## TASK GOAL
For this exercise, transcribe the records below without changing a word.

Collected data:
-- Opening Marker --

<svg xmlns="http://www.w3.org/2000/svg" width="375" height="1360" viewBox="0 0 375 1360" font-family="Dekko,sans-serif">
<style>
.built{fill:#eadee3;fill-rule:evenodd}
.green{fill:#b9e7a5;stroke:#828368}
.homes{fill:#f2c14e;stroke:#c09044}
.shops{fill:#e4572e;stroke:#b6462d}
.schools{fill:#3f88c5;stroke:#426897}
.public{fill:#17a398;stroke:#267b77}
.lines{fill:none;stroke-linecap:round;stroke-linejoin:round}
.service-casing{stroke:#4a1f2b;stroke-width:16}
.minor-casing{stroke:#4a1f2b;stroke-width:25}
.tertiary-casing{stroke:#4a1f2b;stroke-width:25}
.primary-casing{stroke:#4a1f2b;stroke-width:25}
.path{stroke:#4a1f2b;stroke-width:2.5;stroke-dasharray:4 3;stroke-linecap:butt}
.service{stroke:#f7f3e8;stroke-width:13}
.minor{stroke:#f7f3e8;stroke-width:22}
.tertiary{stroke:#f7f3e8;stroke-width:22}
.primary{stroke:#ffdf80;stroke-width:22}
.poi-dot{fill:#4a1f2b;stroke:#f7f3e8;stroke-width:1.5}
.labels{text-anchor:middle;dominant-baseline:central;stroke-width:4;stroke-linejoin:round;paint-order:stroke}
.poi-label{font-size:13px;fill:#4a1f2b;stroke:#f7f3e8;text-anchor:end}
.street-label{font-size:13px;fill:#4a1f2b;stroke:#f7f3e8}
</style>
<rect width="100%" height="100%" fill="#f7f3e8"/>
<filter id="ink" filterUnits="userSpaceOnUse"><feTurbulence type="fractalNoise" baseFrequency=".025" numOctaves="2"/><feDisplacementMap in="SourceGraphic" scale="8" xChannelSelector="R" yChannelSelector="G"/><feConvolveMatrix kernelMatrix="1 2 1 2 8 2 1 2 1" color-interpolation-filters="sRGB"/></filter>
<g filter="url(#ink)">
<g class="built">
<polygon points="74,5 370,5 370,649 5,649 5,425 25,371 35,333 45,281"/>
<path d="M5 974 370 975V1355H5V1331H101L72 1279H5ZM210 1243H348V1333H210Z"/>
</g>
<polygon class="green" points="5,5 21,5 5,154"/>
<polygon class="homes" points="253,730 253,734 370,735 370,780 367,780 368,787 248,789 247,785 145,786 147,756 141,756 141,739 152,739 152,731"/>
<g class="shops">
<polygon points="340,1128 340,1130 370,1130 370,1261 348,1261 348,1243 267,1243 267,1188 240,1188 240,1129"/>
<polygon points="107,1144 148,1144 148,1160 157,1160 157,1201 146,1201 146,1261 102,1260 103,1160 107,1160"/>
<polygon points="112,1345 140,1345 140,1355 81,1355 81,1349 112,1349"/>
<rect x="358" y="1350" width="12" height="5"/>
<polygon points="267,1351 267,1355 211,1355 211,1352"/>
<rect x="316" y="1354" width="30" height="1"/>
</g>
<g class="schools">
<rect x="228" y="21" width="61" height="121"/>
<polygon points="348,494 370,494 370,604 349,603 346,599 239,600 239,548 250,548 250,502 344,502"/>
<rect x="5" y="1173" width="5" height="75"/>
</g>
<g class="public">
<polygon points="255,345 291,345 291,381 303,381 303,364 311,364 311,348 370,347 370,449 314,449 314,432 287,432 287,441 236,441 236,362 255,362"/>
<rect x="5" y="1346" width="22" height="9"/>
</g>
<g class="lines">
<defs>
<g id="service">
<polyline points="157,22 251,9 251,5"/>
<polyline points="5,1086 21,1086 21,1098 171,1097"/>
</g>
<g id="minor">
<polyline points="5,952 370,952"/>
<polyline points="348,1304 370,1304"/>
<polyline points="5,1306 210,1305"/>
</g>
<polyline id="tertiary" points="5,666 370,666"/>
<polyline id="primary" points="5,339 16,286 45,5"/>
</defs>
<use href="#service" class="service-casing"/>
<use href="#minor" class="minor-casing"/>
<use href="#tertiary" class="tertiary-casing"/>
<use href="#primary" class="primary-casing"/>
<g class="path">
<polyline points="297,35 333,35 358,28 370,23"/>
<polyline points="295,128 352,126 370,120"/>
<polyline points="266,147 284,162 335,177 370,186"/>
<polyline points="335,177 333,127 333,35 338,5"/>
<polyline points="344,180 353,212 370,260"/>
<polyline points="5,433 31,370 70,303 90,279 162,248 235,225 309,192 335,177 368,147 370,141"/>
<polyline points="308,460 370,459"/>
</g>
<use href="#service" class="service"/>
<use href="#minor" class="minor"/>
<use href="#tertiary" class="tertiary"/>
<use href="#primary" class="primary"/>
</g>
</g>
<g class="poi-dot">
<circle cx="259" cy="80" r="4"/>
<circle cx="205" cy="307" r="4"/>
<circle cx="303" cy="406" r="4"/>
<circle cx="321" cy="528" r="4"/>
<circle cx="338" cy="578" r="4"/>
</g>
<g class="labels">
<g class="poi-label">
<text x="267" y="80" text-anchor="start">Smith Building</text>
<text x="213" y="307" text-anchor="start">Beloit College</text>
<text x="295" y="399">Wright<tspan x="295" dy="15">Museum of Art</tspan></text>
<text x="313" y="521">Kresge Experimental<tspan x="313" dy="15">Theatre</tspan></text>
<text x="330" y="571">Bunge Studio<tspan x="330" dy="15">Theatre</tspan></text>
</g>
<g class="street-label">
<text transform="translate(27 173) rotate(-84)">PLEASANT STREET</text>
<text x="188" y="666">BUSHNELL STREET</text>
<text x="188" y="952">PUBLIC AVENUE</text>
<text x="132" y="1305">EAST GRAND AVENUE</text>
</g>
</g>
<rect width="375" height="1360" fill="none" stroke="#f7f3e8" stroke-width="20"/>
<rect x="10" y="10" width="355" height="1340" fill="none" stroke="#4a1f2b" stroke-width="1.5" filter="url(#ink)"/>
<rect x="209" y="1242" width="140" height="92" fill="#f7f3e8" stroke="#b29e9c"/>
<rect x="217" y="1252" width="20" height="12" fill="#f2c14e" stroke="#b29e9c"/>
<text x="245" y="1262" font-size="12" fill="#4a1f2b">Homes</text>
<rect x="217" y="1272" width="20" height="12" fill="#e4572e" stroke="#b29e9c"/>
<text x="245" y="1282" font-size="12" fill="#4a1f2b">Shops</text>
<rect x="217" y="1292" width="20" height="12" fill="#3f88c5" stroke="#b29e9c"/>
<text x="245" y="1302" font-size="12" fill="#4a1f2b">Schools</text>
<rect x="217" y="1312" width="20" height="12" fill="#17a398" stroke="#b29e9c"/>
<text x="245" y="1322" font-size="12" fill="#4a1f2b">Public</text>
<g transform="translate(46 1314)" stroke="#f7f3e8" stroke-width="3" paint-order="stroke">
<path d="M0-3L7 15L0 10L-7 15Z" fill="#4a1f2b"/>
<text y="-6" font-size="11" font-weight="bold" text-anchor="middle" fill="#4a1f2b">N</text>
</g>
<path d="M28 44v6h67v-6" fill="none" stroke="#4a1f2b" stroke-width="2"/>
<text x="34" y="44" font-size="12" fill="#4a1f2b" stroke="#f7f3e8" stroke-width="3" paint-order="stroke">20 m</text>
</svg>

-- Closing Marker --

## WRITTEN RESPONSE
<svg xmlns="http://www.w3.org/2000/svg" width="375" height="1360" viewBox="0 0 375 1360" font-family="Dekko,sans-serif">
<style>
.built{fill:#eadee3;fill-rule:evenodd}
.green{fill:#b9e7a5;stroke:#828368}
.homes{fill:#f2c14e;stroke:#c09044}
.shops{fill:#e4572e;stroke:#b6462d}
.schools{fill:#3f88c5;stroke:#426897}
.public{fill:#17a398;stroke:#267b77}
.lines{fill:none;stroke-linecap:round;stroke-linejoin:round}
.service-casing{stroke:#4a1f2b;stroke-width:16}
.minor-casing{stroke:#4a1f2b;stroke-width:25}
.tertiary-casing{stroke:#4a1f2b;stroke-width:25}
.primary-casing{stroke:#4a1f2b;stroke-width:25}
.path{stroke:#4a1f2b;stroke-width:2.5;stroke-dasharray:4 3;stroke-linecap:butt}
.service{stroke:#f7f3e8;stroke-width:13}
.minor{stroke:#f7f3e8;stroke-width:22}
.tertiary{stroke:#f7f3e8;stroke-width:22}
.primary{stroke:#ffdf80;stroke-width:22}
.poi-dot{fill:#4a1f2b;stroke:#f7f3e8;stroke-width:1.5}
.labels{text-anchor:middle;dominant-baseline:central;stroke-width:4;stroke-linejoin:round;paint-order:stroke}
.poi-label{font-size:13px;fill:#4a1f2b;stroke:#f7f3e8;text-anchor:end}
.street-label{font-size:13px;fill:#4a1f2b;stroke:#f7f3e8}
</style>
<rect width="100%" height="100%" fill="#f7f3e8"/>
<filter id="ink" filterUnits="userSpaceOnUse"><feTurbulence type="fractalNoise" baseFrequency=".025" numOctaves="2"/><feDisplacementMap in="SourceGraphic" scale="8" xChannelSelector="R" yChannelSelector="G"/><feConvolveMatrix kernelMatrix="1 2 1 2 8 2 1 2 1" color-interpolation-filters="sRGB"/></filter>
<g filter="url(#ink)">
<g class="built">
<polygon points="74,5 370,5 370,649 5,649 5,425 25,371 35,333 45,281"/>
<path d="M5 974 370 975V1355H5V1331H101L72 1279H5ZM210 1243H348V1333H210Z"/>
</g>
<polygon class="green" points="5,5 21,5 5,154"/>
<polygon class="homes" points="253,730 253,734 370,735 370,780 367,780 368,787 248,789 247,785 145,786 147,756 141,756 141,739 152,739 152,731"/>
<g class="shops">
<polygon points="340,1128 340,1130 370,1130 370,1261 348,1261 348,1243 267,1243 267,1188 240,1188 240,1129"/>
<polygon points="107,1144 148,1144 148,1160 157,1160 157,1201 146,1201 146,1261 102,1260 103,1160 107,1160"/>
<polygon points="112,1345 140,1345 140,1355 81,1355 81,1349 112,1349"/>
<rect x="358" y="1350" width="12" height="5"/>
<polygon points="267,1351 267,1355 211,1355 211,1352"/>
<rect x="316" y="1354" width="30" height="1"/>
</g>
<g class="schools">
<rect x="228" y="21" width="61" height="121"/>
<polygon points="348,494 370,494 370,604 349,603 346,599 239,600 239,548 250,548 250,502 344,502"/>
<rect x="5" y="1173" width="5" height="75"/>
</g>
<g class="public">
<polygon points="255,345 291,345 291,381 303,381 303,364 311,364 311,348 370,347 370,449 314,449 314,432 287,432 287,441 236,441 236,362 255,362"/>
<rect x="5" y="1346" width="22" height="9"/>
</g>
<g class="lines">
<defs>
<g id="service">
<polyline points="157,22 251,9 251,5"/>
<polyline points="5,1086 21,1086 21,1098 171,1097"/>
</g>
<g id="minor">
<polyline points="5,952 370,952"/>
<polyline points="348,1304 370,1304"/>
<polyline points="5,1306 210,1305"/>
</g>
<polyline id="tertiary" points="5,666 370,666"/>
<polyline id="primary" points="5,339 16,286 45,5"/>
</defs>
<use href="#service" class="service-casing"/>
<use href="#minor" class="minor-casing"/>
<use href="#tertiary" class="tertiary-casing"/>
<use href="#primary" class="primary-casing"/>
<g class="path">
<polyline points="297,35 333,35 358,28 370,23"/>
<polyline points="295,128 352,126 370,120"/>
<polyline points="266,147 284,162 335,177 370,186"/>
<polyline points="335,177 333,127 333,35 338,5"/>
<polyline points="344,180 353,212 370,260"/>
<polyline points="5,433 31,370 70,303 90,279 162,248 235,225 309,192 335,177 368,147 370,141"/>
<polyline points="308,460 370,459"/>
</g>
<use href="#service" class="service"/>
<use href="#minor" class="minor"/>
<use href="#tertiary" class="tertiary"/>
<use href="#primary" class="primary"/>
</g>
</g>
<g class="poi-dot">
<circle cx="259" cy="80" r="4"/>
<circle cx="205" cy="307" r="4"/>
<circle cx="303" cy="406" r="4"/>
<circle cx="321" cy="528" r="4"/>
<circle cx="338" cy="578" r="4"/>
</g>
<g class="labels">
<g class="poi-label">
<text x="267" y="80" text-anchor="start">Smith Building</text>
<text x="213" y="307" text-anchor="start">Beloit College</text>
<text x="295" y="399">Wright<tspan x="295" dy="15">Museum of Art</tspan></text>
<text x="313" y="521">Kresge Experimental<tspan x="313" dy="15">Theatre</tspan></text>
<text x="330" y="571">Bunge Studio<tspan x="330" dy="15">Theatre</tspan></text>
</g>
<g class="street-label">
<text transform="translate(27 173) rotate(-84)">PLEASANT STREET</text>
<text x="188" y="666">BUSHNELL STREET</text>
<text x="188" y="952">PUBLIC AVENUE</text>
<text x="132" y="1305">EAST GRAND AVENUE</text>
</g>
</g>
<rect width="375" height="1360" fill="none" stroke="#f7f3e8" stroke-width="20"/>
<rect x="10" y="10" width="355" height="1340" fill="none" stroke="#4a1f2b" stroke-width="1.5" filter="url(#ink)"/>
<rect x="209" y="1242" width="140" height="92" fill="#f7f3e8" stroke="#b29e9c"/>
<rect x="217" y="1252" width="20" height="12" fill="#f2c14e" stroke="#b29e9c"/>
<text x="245" y="1262" font-size="12" fill="#4a1f2b">Homes</text>
<rect x="217" y="1272" width="20" height="12" fill="#e4572e" stroke="#b29e9c"/>
<text x="245" y="1282" font-size="12" fill="#4a1f2b">Shops</text>
<rect x="217" y="1292" width="20" height="12" fill="#3f88c5" stroke="#b29e9c"/>
<text x="245" y="1302" font-size="12" fill="#4a1f2b">Schools</text>
<rect x="217" y="1312" width="20" height="12" fill="#17a398" stroke="#b29e9c"/>
<text x="245" y="1322" font-size="12" fill="#4a1f2b">Public</text>
<g transform="translate(46 1314)" stroke="#f7f3e8" stroke-width="3" paint-order="stroke">
<path d="M0-3L7 15L0 10L-7 15Z" fill="#4a1f2b"/>
<text y="-6" font-size="11" font-weight="bold" text-anchor="middle" fill="#4a1f2b">N</text>
</g>
<path d="M28 44v6h67v-6" fill="none" stroke="#4a1f2b" stroke-width="2"/>
<text x="34" y="44" font-size="12" fill="#4a1f2b" stroke="#f7f3e8" stroke-width="3" paint-order="stroke">20 m</text>
</svg>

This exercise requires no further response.